• _Stated exercise 1_
Output these rows word for word, from the first row of the change lists through the row containing "text at (510, 821)", including both of those rows.

• _Selected excerpt_
+===+
Garbage dumping halted at scenic lake
Updated: 2016-07-06 07:29
By Cang Wei in Nanjing(China Daily)
Police in Suzhou, Jiangsu province, intercepted eight vessels from Shanghai that were about to dump garbage on the banks of picturesque Taihu Lake in the Suzhou Taihu National Tourism Vacation Zone.
A total of 4,000 metric tons of garbage on the vessels was covered by tarpaulins. It consisted of construction waste and house hold materials.
According to Suzhou Release, the official WeChat account of Suzhou city, more than 10 vessels fled the scene when local maritime authorities arrived.
Since March, vessels from Shanghai have scattered more than 20,000 tons of garbage across 2,400 square meters along banks before being reported by local residents. The company that hired the vessels planned to get rid of 4 million tons of waste over an 18-month period at a cost of 5.4 yuan ($0.80) per ton.
Gu Liming, deputy chief of Suzhou's Jinting township, which has jurisdiction over the vacation zone, said the vessels came from Jiading in suburban Shanghai.
+===+
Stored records

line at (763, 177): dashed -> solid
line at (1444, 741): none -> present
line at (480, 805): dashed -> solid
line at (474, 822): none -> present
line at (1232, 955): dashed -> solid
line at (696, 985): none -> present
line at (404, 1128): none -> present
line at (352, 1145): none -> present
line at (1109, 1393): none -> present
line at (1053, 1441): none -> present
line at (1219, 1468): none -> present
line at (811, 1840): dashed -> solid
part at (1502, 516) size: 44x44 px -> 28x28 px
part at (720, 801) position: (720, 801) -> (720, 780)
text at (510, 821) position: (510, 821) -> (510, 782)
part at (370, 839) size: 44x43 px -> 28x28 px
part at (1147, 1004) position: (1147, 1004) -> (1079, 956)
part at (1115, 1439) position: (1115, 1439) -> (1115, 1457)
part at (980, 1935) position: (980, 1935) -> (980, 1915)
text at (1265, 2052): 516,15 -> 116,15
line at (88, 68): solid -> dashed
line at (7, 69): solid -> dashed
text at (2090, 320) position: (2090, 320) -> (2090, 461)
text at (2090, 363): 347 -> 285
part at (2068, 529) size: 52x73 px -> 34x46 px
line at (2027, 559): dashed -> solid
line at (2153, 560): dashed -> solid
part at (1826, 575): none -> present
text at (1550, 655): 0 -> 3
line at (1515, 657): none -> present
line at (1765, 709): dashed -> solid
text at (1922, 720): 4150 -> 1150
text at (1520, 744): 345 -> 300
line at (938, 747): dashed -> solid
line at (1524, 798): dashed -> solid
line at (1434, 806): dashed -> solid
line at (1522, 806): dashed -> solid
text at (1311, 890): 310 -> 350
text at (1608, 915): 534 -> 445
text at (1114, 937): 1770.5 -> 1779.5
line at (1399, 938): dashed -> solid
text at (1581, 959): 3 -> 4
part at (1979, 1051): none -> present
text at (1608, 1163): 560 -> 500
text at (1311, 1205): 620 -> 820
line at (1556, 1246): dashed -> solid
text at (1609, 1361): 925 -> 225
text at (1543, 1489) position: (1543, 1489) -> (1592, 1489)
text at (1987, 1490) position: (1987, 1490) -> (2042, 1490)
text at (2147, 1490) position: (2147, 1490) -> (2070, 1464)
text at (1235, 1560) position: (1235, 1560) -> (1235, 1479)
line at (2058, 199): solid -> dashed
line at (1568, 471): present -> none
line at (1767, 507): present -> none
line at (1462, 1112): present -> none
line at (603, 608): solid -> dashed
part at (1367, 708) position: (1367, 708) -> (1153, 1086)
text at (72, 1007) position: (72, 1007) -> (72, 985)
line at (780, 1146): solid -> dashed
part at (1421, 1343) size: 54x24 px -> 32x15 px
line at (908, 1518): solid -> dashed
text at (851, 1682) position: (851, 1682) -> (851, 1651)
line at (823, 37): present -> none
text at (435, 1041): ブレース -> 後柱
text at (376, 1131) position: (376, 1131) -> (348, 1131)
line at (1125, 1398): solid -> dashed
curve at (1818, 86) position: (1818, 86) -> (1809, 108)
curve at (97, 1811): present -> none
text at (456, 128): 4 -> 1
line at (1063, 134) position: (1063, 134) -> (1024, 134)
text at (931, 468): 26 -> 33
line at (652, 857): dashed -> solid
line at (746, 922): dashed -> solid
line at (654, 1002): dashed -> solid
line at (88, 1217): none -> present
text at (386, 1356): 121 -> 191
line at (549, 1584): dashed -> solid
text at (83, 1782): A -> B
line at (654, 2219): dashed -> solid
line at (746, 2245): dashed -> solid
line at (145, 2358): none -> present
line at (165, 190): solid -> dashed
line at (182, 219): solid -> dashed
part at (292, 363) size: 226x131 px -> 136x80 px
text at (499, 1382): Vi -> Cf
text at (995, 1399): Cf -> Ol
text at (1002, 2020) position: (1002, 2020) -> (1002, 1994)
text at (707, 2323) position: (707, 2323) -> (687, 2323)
+===+
• _Stated exercise 2_
Return the passage from the article on the Taihu Lake garbage dumping word for word, from "Police in Suzhou, Jiangsu" to "Tourism Vacation Zone.".

• _Task output 1_
line at (763, 177): dashed -> solid
line at (1444, 741): none -> present
line at (480, 805): dashed -> solid
line at (474, 822): none -> present
line at (1232, 955): dashed -> solid
line at (696, 985): none -> present
line at (404, 1128): none -> present
line at (352, 1145): none -> present
line at (1109, 1393): none -> present
line at (1053, 1441): none -> present
line at (1219, 1468): none -> present
line at (811, 1840): dashed -> solid
part at (1502, 516) size: 44x44 px -> 28x28 px
part at (720, 801) position: (720, 801) -> (720, 780)
text at (510, 821) position: (510, 821) -> (510, 782)

• _Task output 2_
Police in Suzhou, Jiangsu province, intercepted eight vessels from Shanghai that were about to dump garbage on the banks of picturesque Taihu Lake in the Suzhou Taihu National Tourism Vacation Zone.